An airport, no flights
Despite its modern airport, finding a flight to Dachangshan island is not easy. Staff at Zhoushuizi International Airport in the port city of Dalian, the destination of the sole published route, said flights to the Changhai airport on Dachangshan have not operated for the last six months.
On a recent Wednesday morning, the airport's ticket counter was deserted apart from a female airport official. Still, its speckled grey marble floors were scrubbed shiny by a cleaning attendant, while the toilets were spotless.
"Call in two to three days to check if there's a flight," the official told Reuters. "The plane's under maintenance." A male colleague sat next to the baggage screening machine, head bent towards his knees, seemingly falling asleep.

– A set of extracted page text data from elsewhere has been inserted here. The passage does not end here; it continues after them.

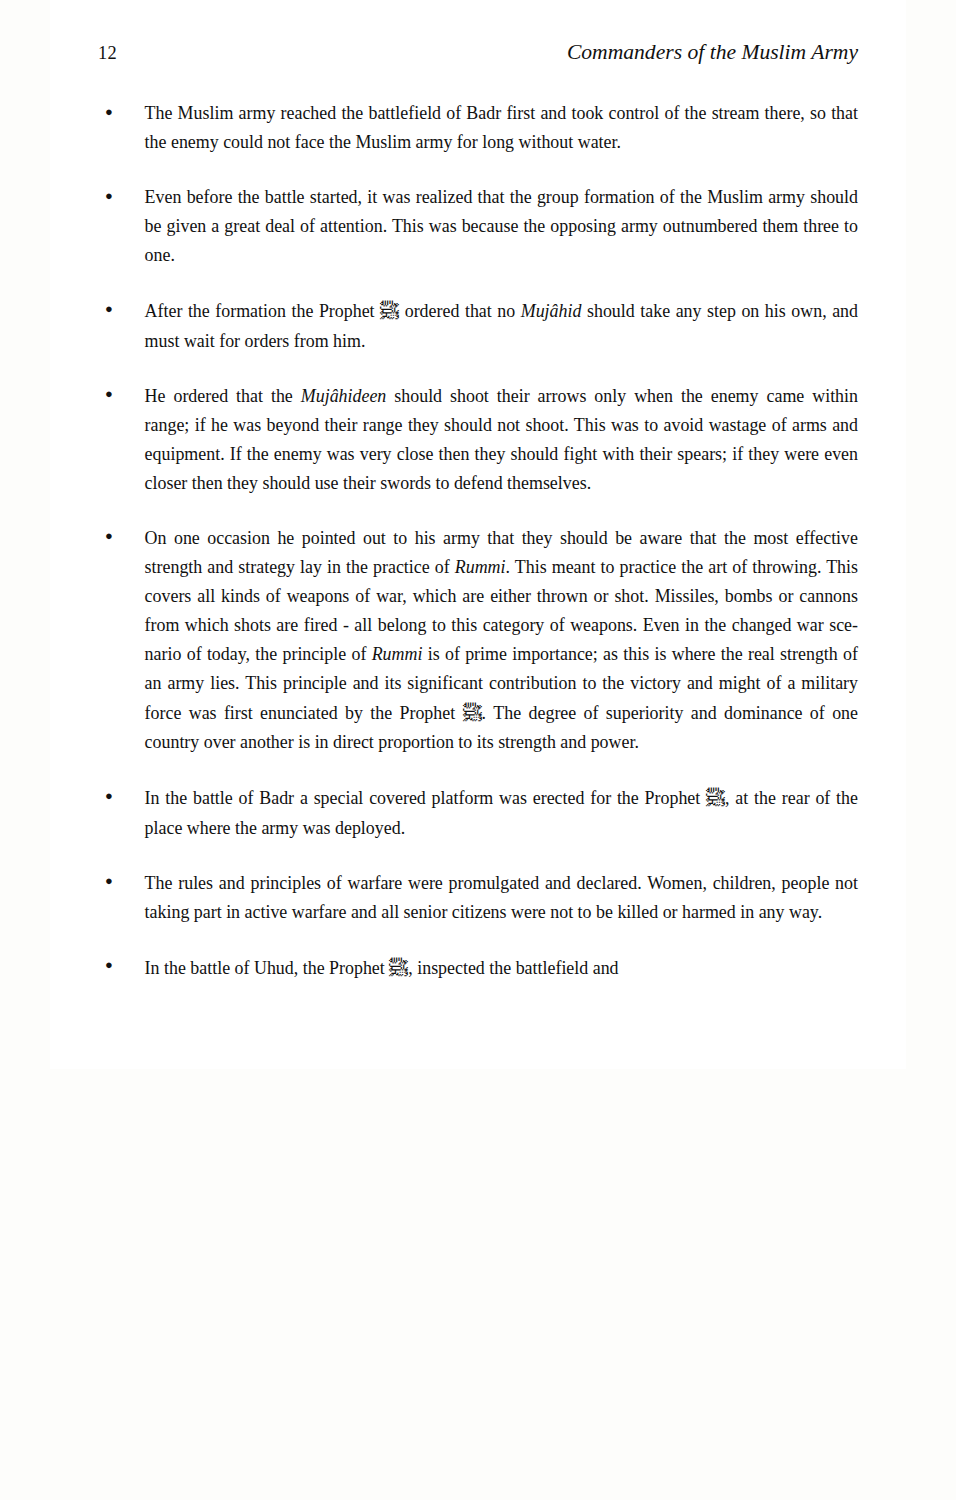12 Commanders of the Muslim Army
The Muslim army reached the battlefield of Badr first and took control of the stream there, so that the enemy could not face the Muslim army for long without water.
Even before the battle started, it was realized that the group formation of the Muslim army should be given a great deal of attention. This was because the opposing army outnumbered them three to one.
After the formation the Prophet ﷺ ordered that no Mujâhid should take any step on his own, and must wait for orders from him.
He ordered that the Mujâhideen should shoot their arrows only when the enemy came within range; if he was beyond their range they should not shoot. This was to avoid wastage of arms and equipment. If the enemy was very close then they should fight with their spears; if they were even closer then they should use their swords to defend themselves.
On one occasion he pointed out to his army that they should be aware that the most effective strength and strategy lay in the practice of Rummi. This meant to practice the art of throwing. This covers all kinds of weapons of war, which are either thrown or shot. Missiles, bombs or cannons from which shots are fired - all belong to this category of weapons. Even in the changed war scenario of today, the principle of Rummi is of prime importance; as this is where the real strength of an army lies. This principle and its significant contribution to the victory and might of a military force was first enunciated by the Prophet ﷺ. The degree of superiority and dominance of one country over another is in direct proportion to its strength and power.
In the battle of Badr a special covered platform was erected for the Prophet ﷺ, at the rear of the place where the army was deployed.
The rules and principles of warfare were promulgated and declared. Women, children, people not taking part in active warfare and all senior citizens were not to be killed or harmed in any way.
In the battle of Uhud, the Prophet ﷺ, inspected the battlefield and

Outside, there is little sign the small airport has had much impact on the island of about 30,000 inhabitants. Instead of shops or eateries, fishermen's homes surround the airport. Ferries are the preferred mode of transport to Dalian, locals said.
Undeterred, the Dalian government plans to spend 1.48 billion yuan ($238.9 million) this year to expand the airport to accommodate 250,000 by 2020, as part of its latest drive to spur the economy and to turn the fishing outpost into a holiday destination, according to local media reports.
Wu Hong, an official from Dalian Changhai County's publicity department, said the airport expansion was meant to keep up with the island's development, adding that it received 1.1 million tourists last year.
"In gross domestic product terms, none of this is bad. It generates growth, one way or another," said J Capital Research analyst Susannah Kroeber, who has been tracking China's infrastructure build-out since 2012.